Ney had been first interviewed by SoKo "Dennis" back in 2007, as he was found to match the offender's profile, but he denied having anything to do with the crimes. The request for Ney's saliva sample, which he refused to provide, could not be enforced legally due to a lack of reasonable doubt.

== Imprisonment ==
On 15 July 2011, the prosecution filed charges against Ney for threefold murder and sexual abuse in 20 cases. Around 20 more cases of abuse were already barred. On 10 October, the trial began before the district court of Stade, where the defendant was summoned. Psychological evaluations found Ney as having a pedophilic disorder, but not criminally insane. He was described as a continuous threat with a high risk of reoffending. During the trial, there were indications of further acts of abuse in the 2000s and thus, an increased probability of recidivism.

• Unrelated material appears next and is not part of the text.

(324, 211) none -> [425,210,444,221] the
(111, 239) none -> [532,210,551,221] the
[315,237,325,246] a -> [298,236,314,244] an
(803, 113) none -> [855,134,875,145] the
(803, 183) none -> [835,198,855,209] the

On 27 February 2012, Ney was sentenced to life imprisonment for the murder of the three boys and 20 cases of sexual abuse, with subsequent preventative detention condemned. In addition, the court noted the particular severity of Ney's crimes. However, Ney's legal team appealed the verdict regarding preventative detention.

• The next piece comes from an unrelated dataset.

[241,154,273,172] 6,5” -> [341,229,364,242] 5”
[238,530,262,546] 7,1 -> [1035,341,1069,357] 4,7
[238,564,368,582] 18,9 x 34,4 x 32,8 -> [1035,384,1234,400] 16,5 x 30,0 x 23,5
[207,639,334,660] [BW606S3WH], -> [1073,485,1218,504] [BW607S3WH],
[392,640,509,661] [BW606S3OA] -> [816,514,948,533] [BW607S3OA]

On 10 January 2013, the Federal Court of Justice (BGH) took place and cancelled the preventative detention. This was justified by the statement that according to the current legal situation, preventative detention can only be ordered for the indispensable protection of the general public. Since the BGH has confirmed the particular severity of the crime, the minimum term of imprisonment of 15 years, which is usual for life imprisonment, will be extended. In addition, a discharge can only be carried out as a result of the demonstrable harmlessness of the convicted person. However, such proof would also suspend the execution of the preventative detention. Otherwise, it can be assumed that Ney will remain in custody, possibly until the end of his life. He has been serving his sentence at Justizvollzugsanstalt Celle, where he remained as of September 2021.

=== Later developments ===

In late 2011 Ney's computer was again confiscated by authorities after several storage media hidden in Ney's former apartment were discovered by a new tenant. However, investigators were unable to decrypt the password and view its contents. Ney refused to provide the password, saying that he wanted to protect the privacy of his friends and family. Authorities stated that without Ney's help, the chances of decrypting the computer's password were low. In late 2016, Ney voluntarily provided his computer's password to the authorities. As of May 2017, the evaluation of the data carriers had not been completed.

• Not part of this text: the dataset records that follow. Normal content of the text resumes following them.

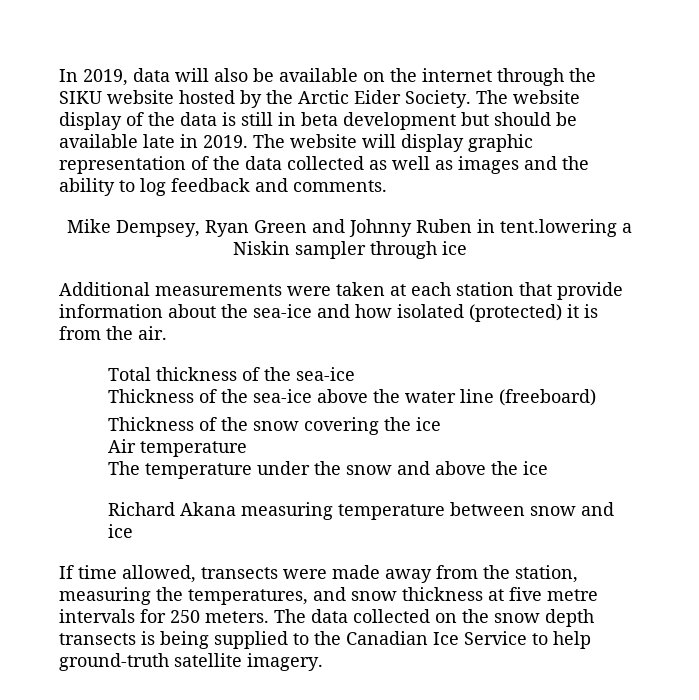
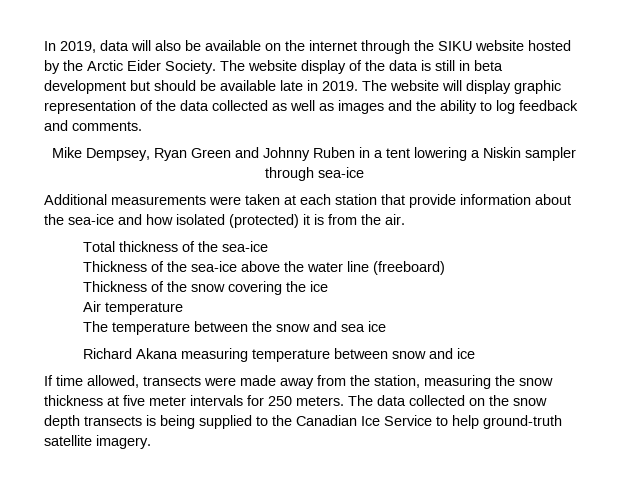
[500,219,617,237] tent.lowering -> [374,147,467,161] a tent lowering
[441,241,467,255] ice -> [317,167,364,178] sea-ice
[257,461,311,475] under -> [194,321,249,332] between
[435,461,519,475] above the -> [341,324,366,332] sea
[188,587,346,605] temperatures, and -> (515, 380) none
[547,589,598,601] metre -> [149,396,186,406] meter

In January 2021, Ney was extradited to Nantes, France, after a preliminary investigation into him was opened in relation to the murder of Jonathan Coulom. It was claimed by a cellmate that Ney had confessed to an additional five murders, including one in France. In September 2021, he was returned to Germany because there was not enough evidence to charge Ney. French authorities requested extradition again in November 2025, which Ney's attorney was opposed due to "reservations" from his clients. The hearing to decide over the matter was postponed to early 2026. On June 4, 2026, Martin Ney was found guilty and sentenced to life in prison for the 2004 murder of Jonathan Coulom.

== In the media ==
- The case was partially covered in the episode "Scream of the Geese" on the Radio-Retort program on Radio Bremen
- ZDF released a film about Ney titled In the Name of My Son, with Tobias Moretti and Inka Friedrich in the lead roles and Damir Lukačević acting as director. It was broadcast on 2 May 2016.